Ayer tuve la oportunidad de ver una de esas deudas pendientes que uno tiene consigo mismo a partir de su devoción por alguien. Me refiero en esta ocasión a El niño de la luna, película de Agustí Villaronga.
Villaronga siempre me ha parecido uno de los directores más personales con los que cuenta nuestro cine, un cineasta con una mirada tan particular como la de Julio Medem, pero sin el éxito mediático de este, sin duda porque sus historias, oscuras reflexiones sobre lo más inquietante de la condición humana, no son del agrado de la mayoría, y la poesía que destilan sus imágenes no es tan fácil de aceptar como la del autor de Lucía y el sexo.
El debut de Villaronga, Tras el cristal, es una arrebatadora historia de posesión y dependencia, que contiene algunas de las escenas más impactantes que un servidor haya visto jamás. Dicha fuerza seguía presente en 99.9 (dentro de lo que cabe, su trabajo más accesible), El mar, o en la fascinante Aro Tolbukhin (En la mente del asesino), codirigida por Isaac-Pierre Racine y Lydia Zimmermann, y que con las técnicas del falso documental daba al mexicano Daniel Giménez Cacho la oportunidad de lucirse con un papel inolvidable.
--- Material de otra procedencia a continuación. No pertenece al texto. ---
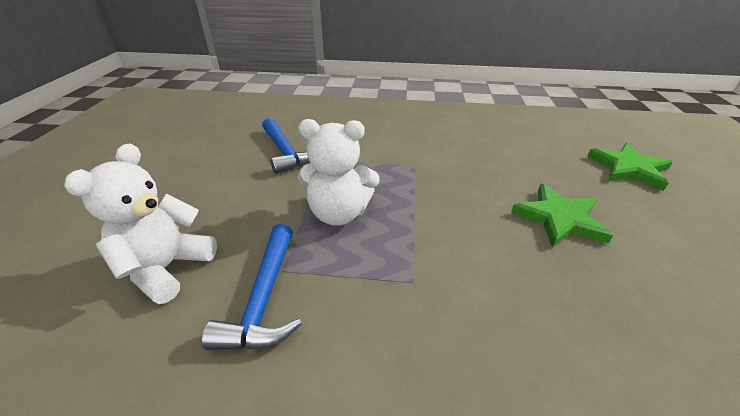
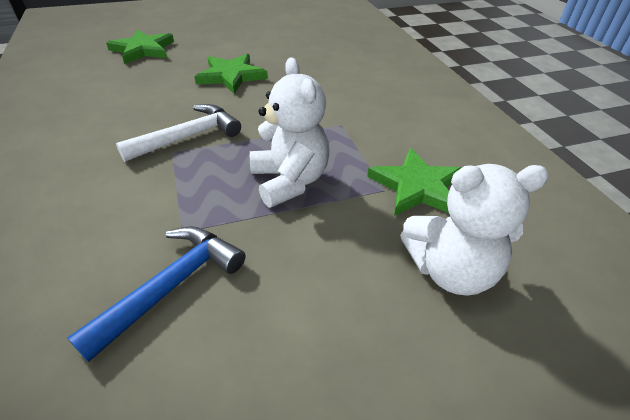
camera: 115 degrees left, 5 degrees up
(264, 298) = (417, 187): blue hammer -> green star
(433, 174) = (188, 137): none -> white hammer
A falta de ver El pasajero clandestino, es precisamente esta El niño de la luna el trabajo más luminoso del realizador mallorquín, aun no estando, es obvio, exenta de una cierta perversidad. Por ello, y quizá por el tiempo que llevaba detrás de su visionado, ha resultado una experiencia bastante decepcionante. Quizá el paso del tiempo revalorice su recuerdo, o quizá me confirme que estamos ante un trabajo de un cineasta que, desde luego, puede dar muchísimo más de sí. Sobre todo cuando mira hacia adentro, hacia sus propias miserias y las de sus semejantes, y nos lanza a la cara pesadillas repletas de crudeza y verdad, impresas en celuloide.